• DIRECTIONS: Which lines of the entries contain the word "otherwise"? Please list them.

• INFORMATION SUPPLIED:

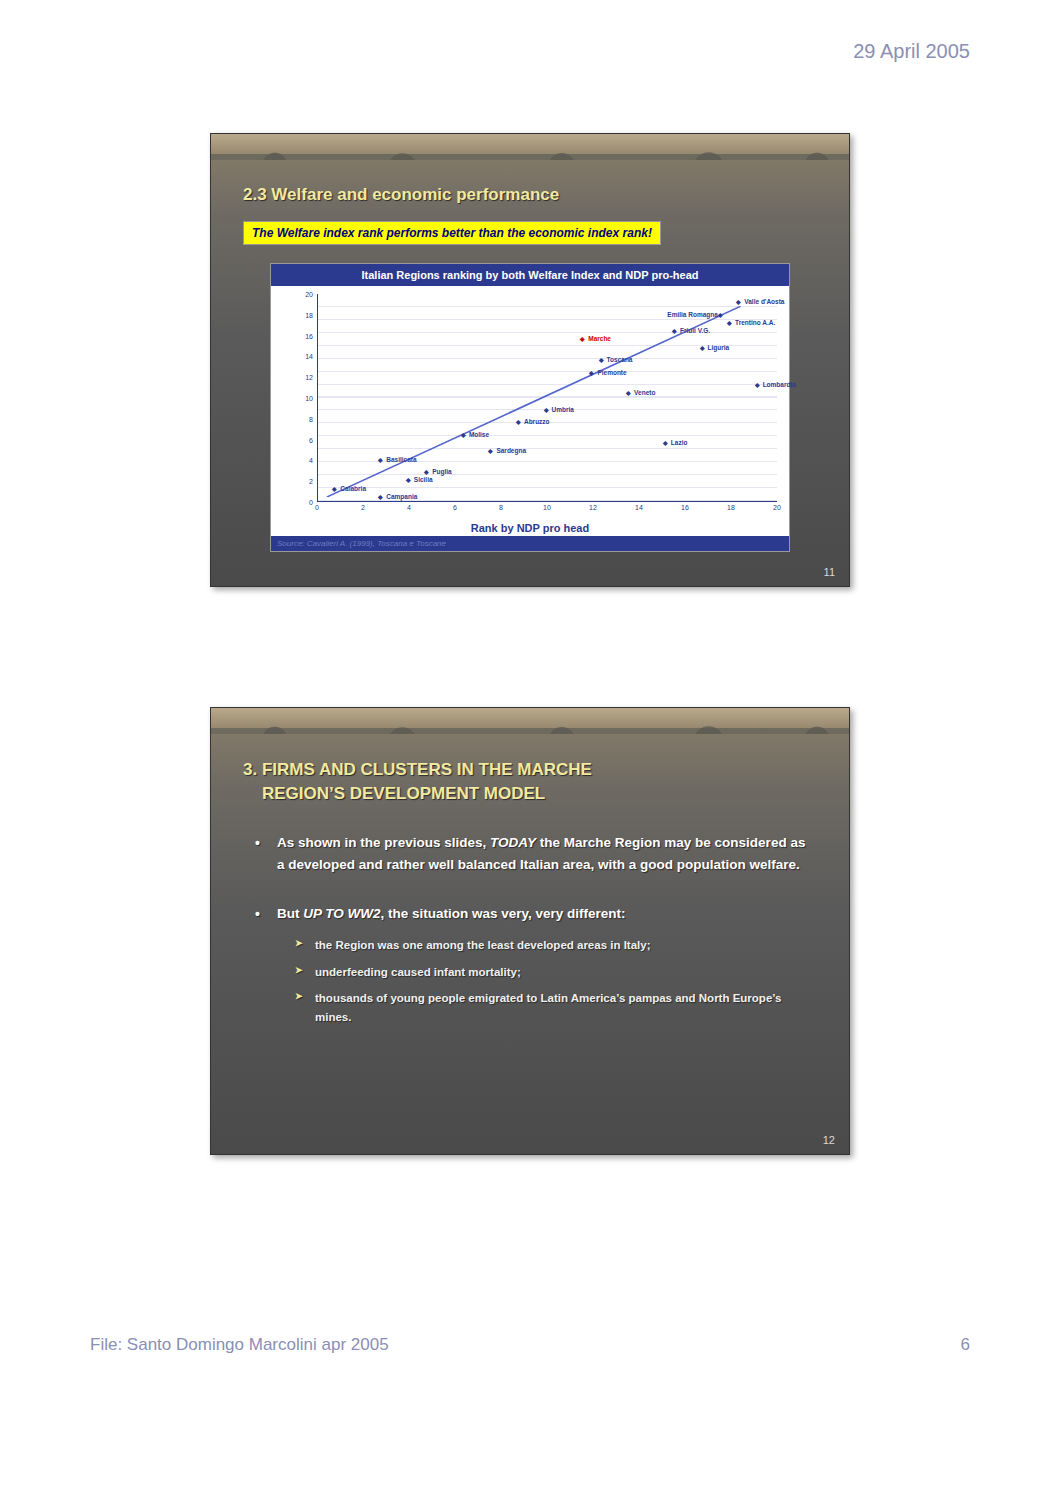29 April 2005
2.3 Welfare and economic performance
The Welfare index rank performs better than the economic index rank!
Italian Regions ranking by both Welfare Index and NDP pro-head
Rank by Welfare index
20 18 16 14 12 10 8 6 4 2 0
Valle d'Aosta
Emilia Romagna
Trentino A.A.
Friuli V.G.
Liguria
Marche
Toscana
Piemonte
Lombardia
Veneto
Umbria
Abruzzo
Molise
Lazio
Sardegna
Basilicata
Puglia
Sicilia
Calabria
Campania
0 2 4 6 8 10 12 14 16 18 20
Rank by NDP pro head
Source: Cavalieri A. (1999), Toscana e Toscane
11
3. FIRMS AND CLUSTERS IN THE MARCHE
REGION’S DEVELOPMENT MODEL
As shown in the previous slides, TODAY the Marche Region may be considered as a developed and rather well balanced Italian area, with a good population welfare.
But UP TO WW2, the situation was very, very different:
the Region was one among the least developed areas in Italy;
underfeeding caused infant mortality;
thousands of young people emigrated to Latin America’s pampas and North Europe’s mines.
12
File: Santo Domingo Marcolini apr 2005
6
==
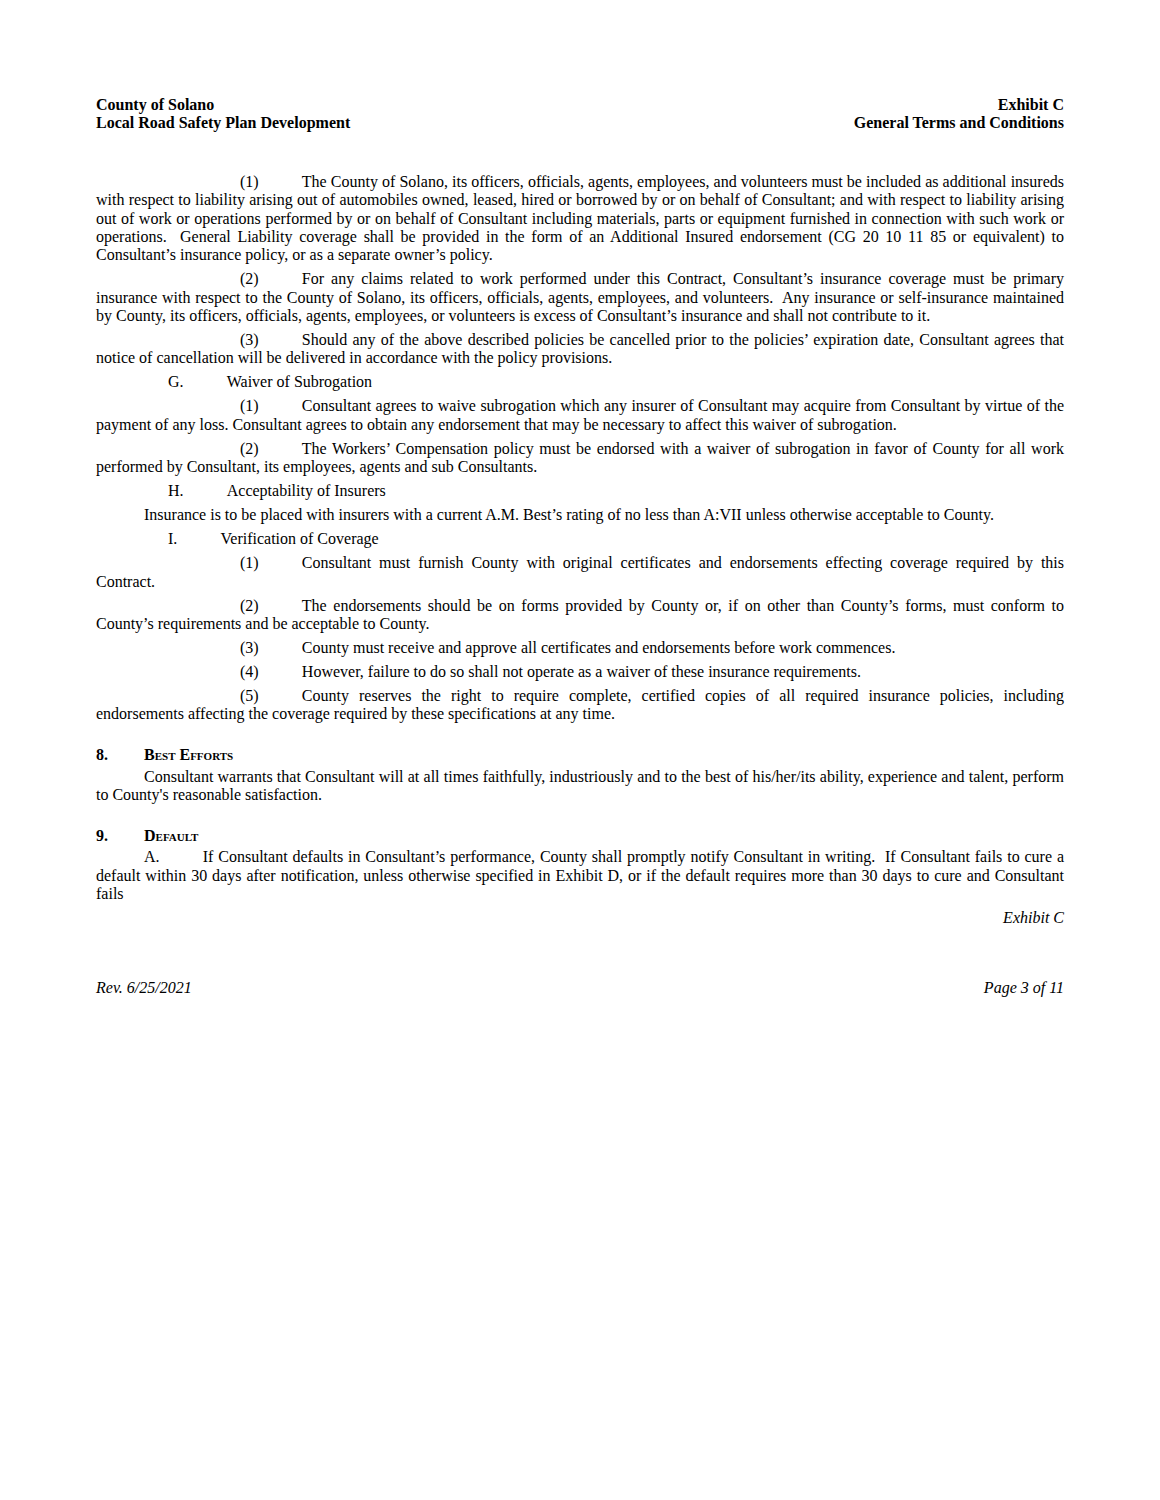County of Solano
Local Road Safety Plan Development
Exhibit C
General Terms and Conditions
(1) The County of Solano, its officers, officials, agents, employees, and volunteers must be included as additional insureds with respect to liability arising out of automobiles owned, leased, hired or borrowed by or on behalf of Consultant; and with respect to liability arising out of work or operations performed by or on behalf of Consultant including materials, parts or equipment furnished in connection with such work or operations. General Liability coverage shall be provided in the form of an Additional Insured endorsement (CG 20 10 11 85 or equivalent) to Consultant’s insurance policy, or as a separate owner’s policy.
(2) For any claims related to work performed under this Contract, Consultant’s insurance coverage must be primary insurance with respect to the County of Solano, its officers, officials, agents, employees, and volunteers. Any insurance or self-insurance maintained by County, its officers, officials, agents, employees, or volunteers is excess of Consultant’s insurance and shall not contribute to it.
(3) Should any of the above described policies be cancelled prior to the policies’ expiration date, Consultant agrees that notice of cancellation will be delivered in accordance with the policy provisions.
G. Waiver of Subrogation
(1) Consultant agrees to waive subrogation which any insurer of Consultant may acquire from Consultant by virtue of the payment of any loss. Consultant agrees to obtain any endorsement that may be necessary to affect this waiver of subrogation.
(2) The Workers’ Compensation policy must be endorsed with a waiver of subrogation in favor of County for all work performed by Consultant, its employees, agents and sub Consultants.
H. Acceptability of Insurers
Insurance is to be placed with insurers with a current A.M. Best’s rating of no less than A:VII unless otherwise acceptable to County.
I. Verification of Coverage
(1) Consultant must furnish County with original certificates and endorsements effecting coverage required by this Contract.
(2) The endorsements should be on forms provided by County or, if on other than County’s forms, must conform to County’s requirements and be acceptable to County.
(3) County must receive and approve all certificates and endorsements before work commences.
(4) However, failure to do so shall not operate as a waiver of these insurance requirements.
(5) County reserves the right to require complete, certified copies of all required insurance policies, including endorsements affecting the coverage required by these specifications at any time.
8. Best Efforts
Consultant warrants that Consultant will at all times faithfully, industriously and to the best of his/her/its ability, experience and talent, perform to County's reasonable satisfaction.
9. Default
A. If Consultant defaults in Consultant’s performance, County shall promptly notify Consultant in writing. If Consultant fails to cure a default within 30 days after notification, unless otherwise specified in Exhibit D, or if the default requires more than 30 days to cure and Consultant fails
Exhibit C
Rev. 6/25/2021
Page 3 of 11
--
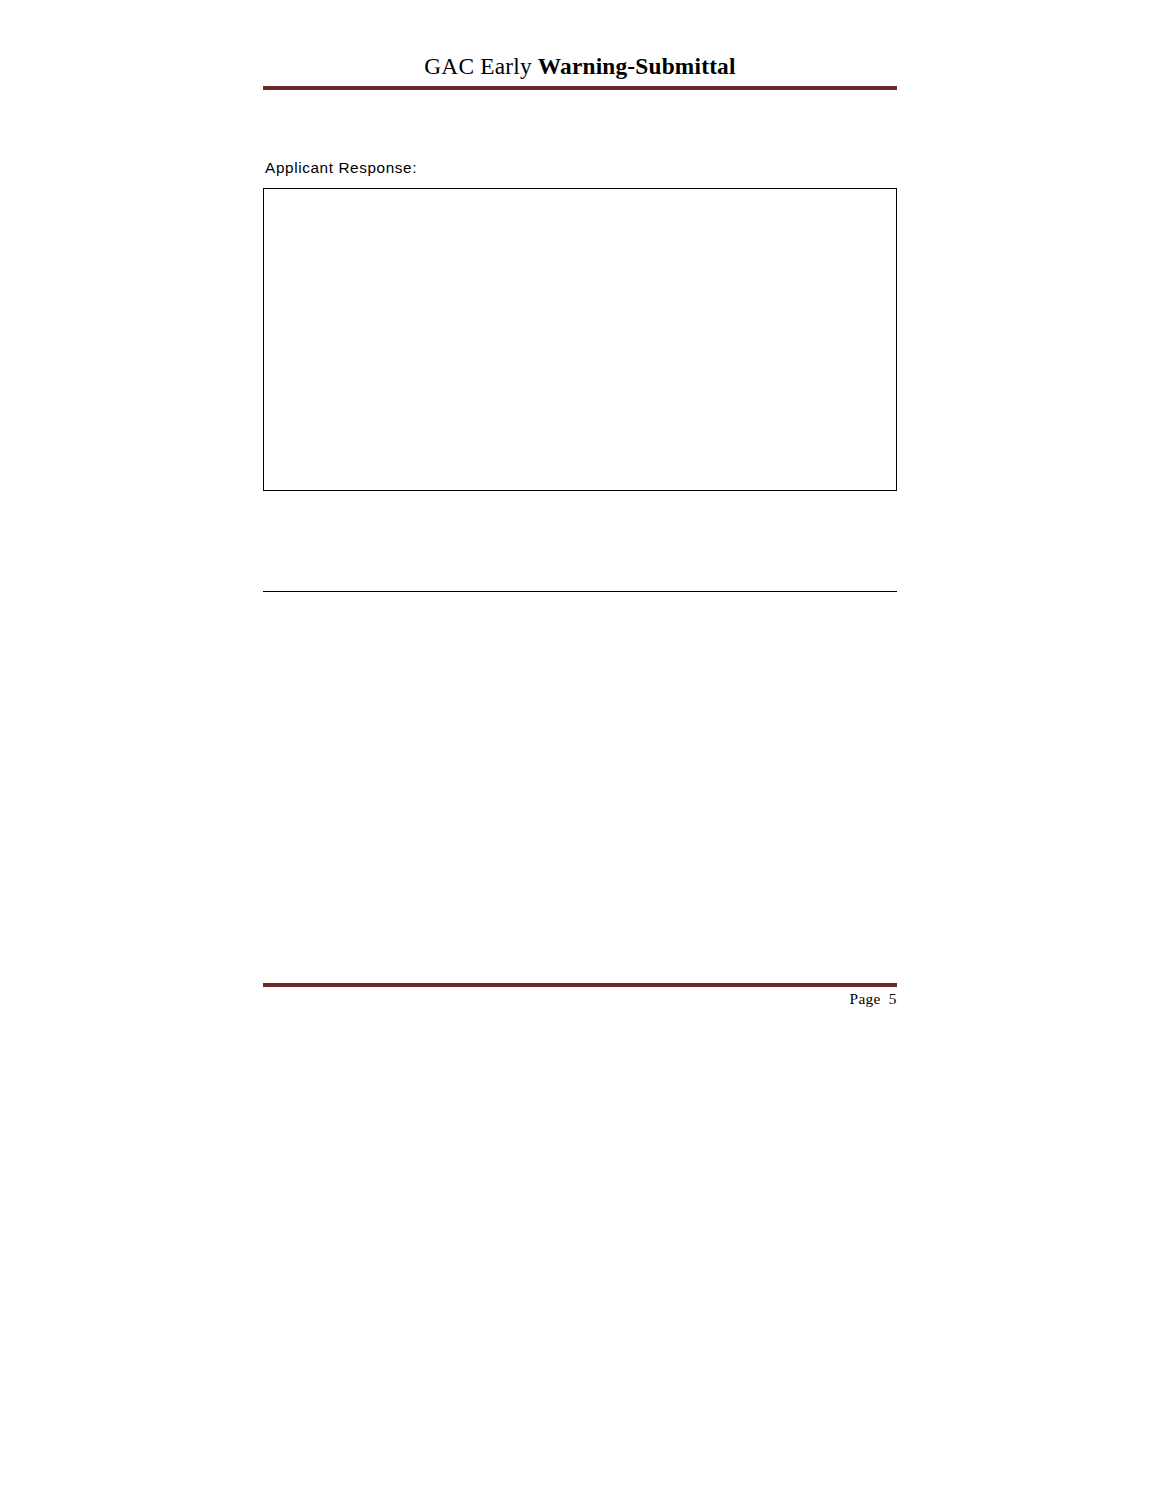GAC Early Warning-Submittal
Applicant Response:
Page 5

• RESULT BELOW:
Insurance is to be placed with insurers with a current A.M. Best’s rating of no less than A:VII unless otherwise acceptable to County.
A. If Consultant defaults in Consultant’s performance, County shall promptly notify Consultant in writing. If Consultant fails to cure a default within 30 days after notification, unless otherwise specified in Exhibit D, or if the default requires more than 30 days to cure and Consultant fails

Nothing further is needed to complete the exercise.